Asimismo, esta expansión elevó la generación fotovoltaica del 5,8% al 20% del total nacional en apenas un año. Por lo tanto, la isla acelera su transición hacia fuentes renovables.
Además, el desarrollo busca reducir la dependencia histórica de combustibles fósiles importados. En consecuencia, se posiciona como una estrategia clave frente a la crisis energética global.
El megaproyecto ya suma más de 1.000 megavatios de capacidad instalada. De este modo, se proyecta alcanzar los 2.000 MW cuando se completen los 90 parques solares.
Por otro lado, se prevé ampliar el sistema a 92 instalaciones para 2028. En consecuencia, la generación solar podría equiparar la producción basada en combustibles fósiles.
Asimismo, cada megavatio permite reducir la importación de grandes volúmenes de combustible. Por lo tanto, el impacto económico y ambiental resulta significativo.
El sistema energético cubano estuvo marcado por la dependencia externa y limitaciones estructurales. En primer lugar, la reducción en la disponibilidad de petróleo afectó la estabilidad del suministro eléctrico.
Además, esta situación derivó en interrupciones prolongadas del servicio en distintas regiones. En consecuencia, se evidenció la necesidad de diversificar la matriz energética.
Por otro lado, la apuesta por energías renovables busca fortalecer la resiliencia del sistema. De este modo, Cuba intenta garantizar un suministro más estable y sostenible a largo plazo.
La expansión de la energía solar contribuye a disminuir emisiones contaminantes. Asimismo, reduce la presión sobre recursos fósiles y mejora la calidad ambiental.
Además, el proyecto incluye la instalación de sistemas fotovoltaicos en viviendas y centros de salud. Por lo tanto, se amplía el acceso a energía en sectores vulnerables.
En paralelo, la incorporación de tecnología limpia favorece la adaptación al cambio climático. En consecuencia, se fortalece la sostenibilidad del desarrollo energético.
La participación de China consolida su presencia estratégica en el Caribe. En este sentido, el proyecto trasciende lo energético y adquiere relevancia geopolítica.
Asimismo, la cooperación incluye transferencia tecnológica y provisión de insumos. De este modo, se configura una alianza clave para el desarrollo de infraestructura energética.
Además, este modelo plantea nuevas dinámicas en la región.
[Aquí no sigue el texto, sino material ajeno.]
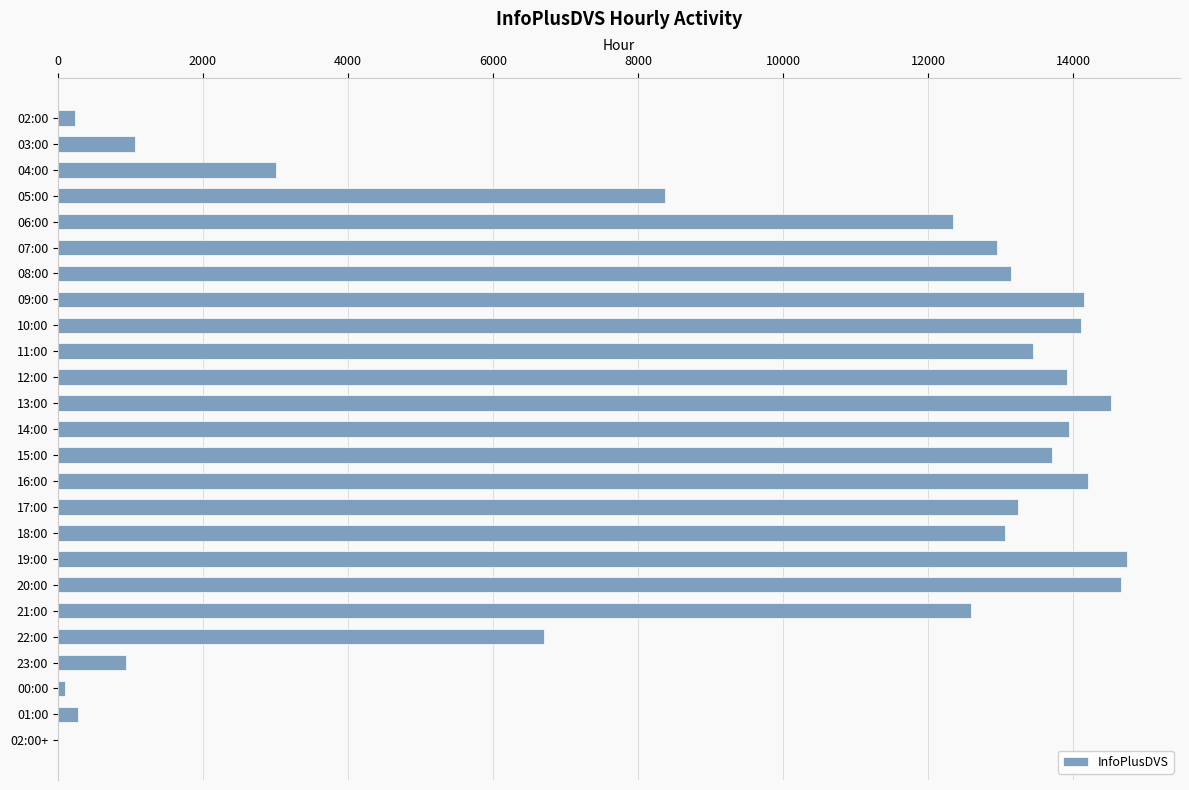

The chart shows a value of 13059 at 18:00. True or false?

True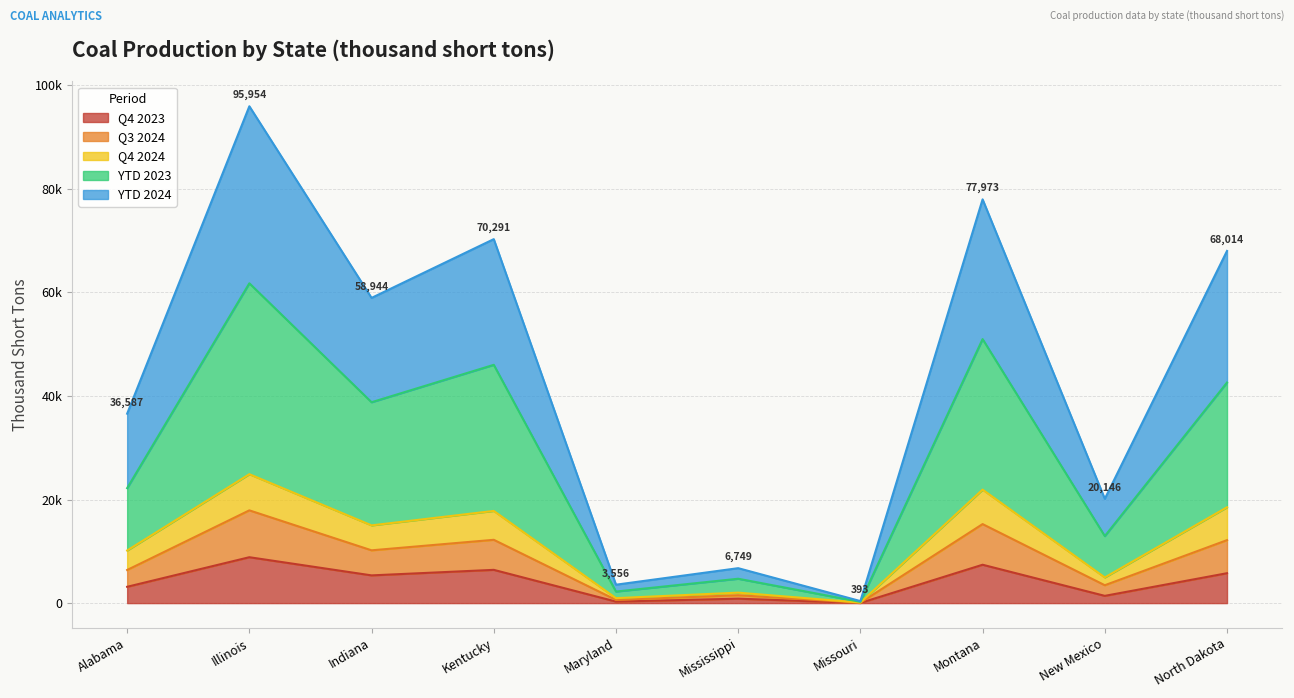

At which category is the sum across all series the highest?

Illinois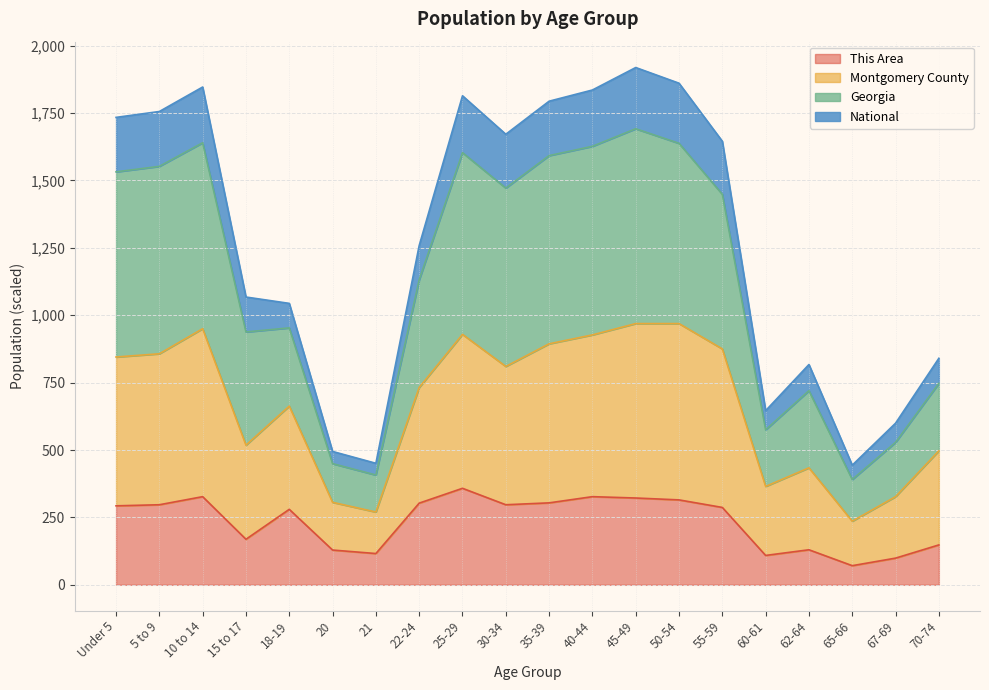

The Georgia series shows 1147.9 at 60-61. True or false?

False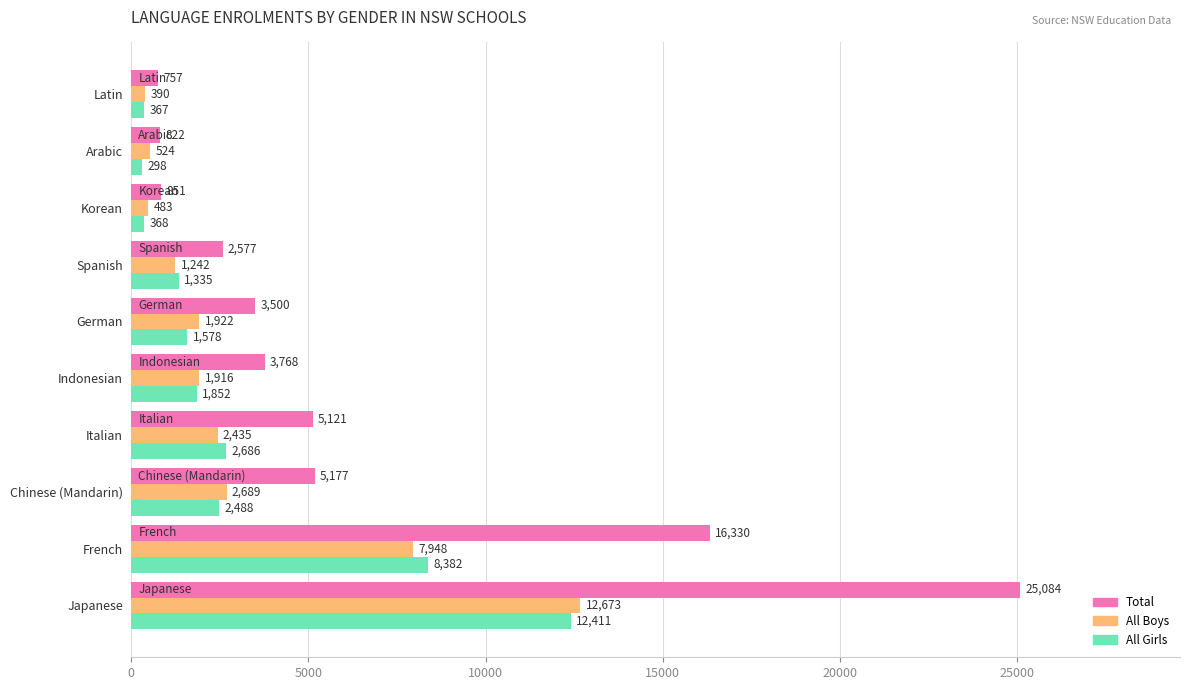

At which category is the sum across all series the highest?

Japanese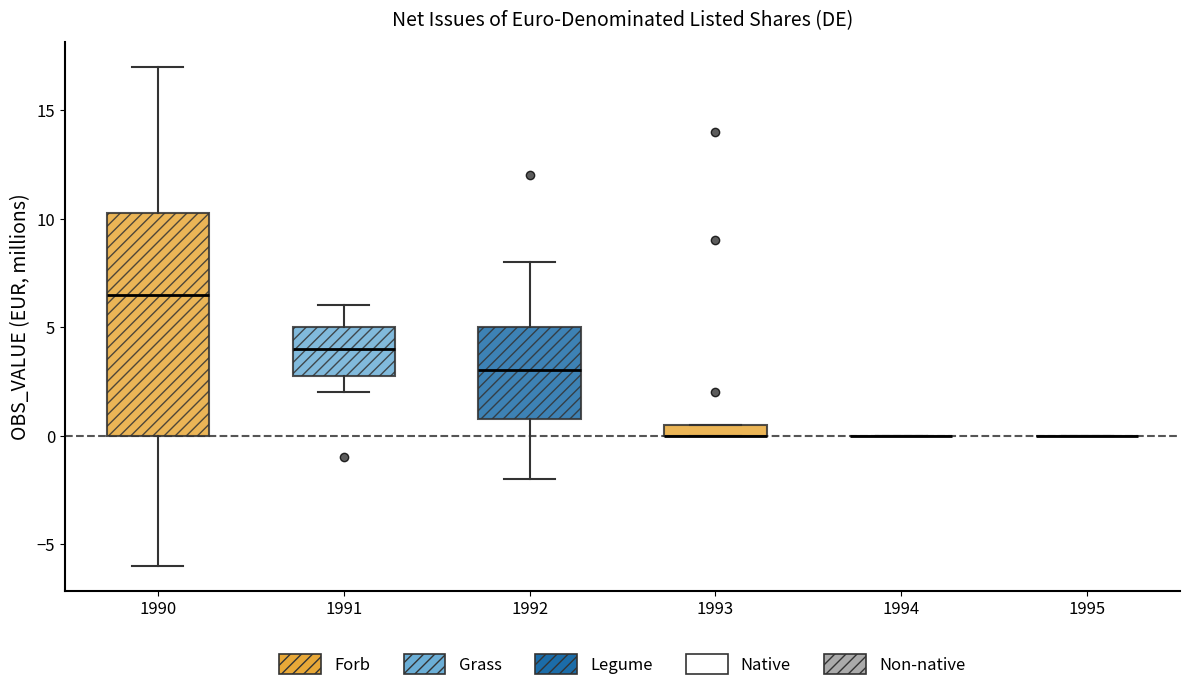

Where does the median line of the box at x = 1992 sit on the y-axis? The values are not printed on the chart, so give them approximately, as read against the axis.

3.0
Por lo tanto, la transición energética se convierte en un factor de influencia internacional.
Cuba podría convertirse en un referente regional en energías renovables si mantiene el ritmo de expansión. En este sentido, la meta de generar gran parte de su electricidad con energía solar aparece como alcanzable.
Sin embargo, aún persisten desafíos vinculados al almacenamiento y la gestión de la red. En consecuencia, será necesario incorporar nuevas tecnologías complementarias.
Finalmente, la experiencia cubana refleja el potencial de la transición energética en contextos complejos. Así, la isla redefine su modelo hacia un futuro más sostenible y resiliente.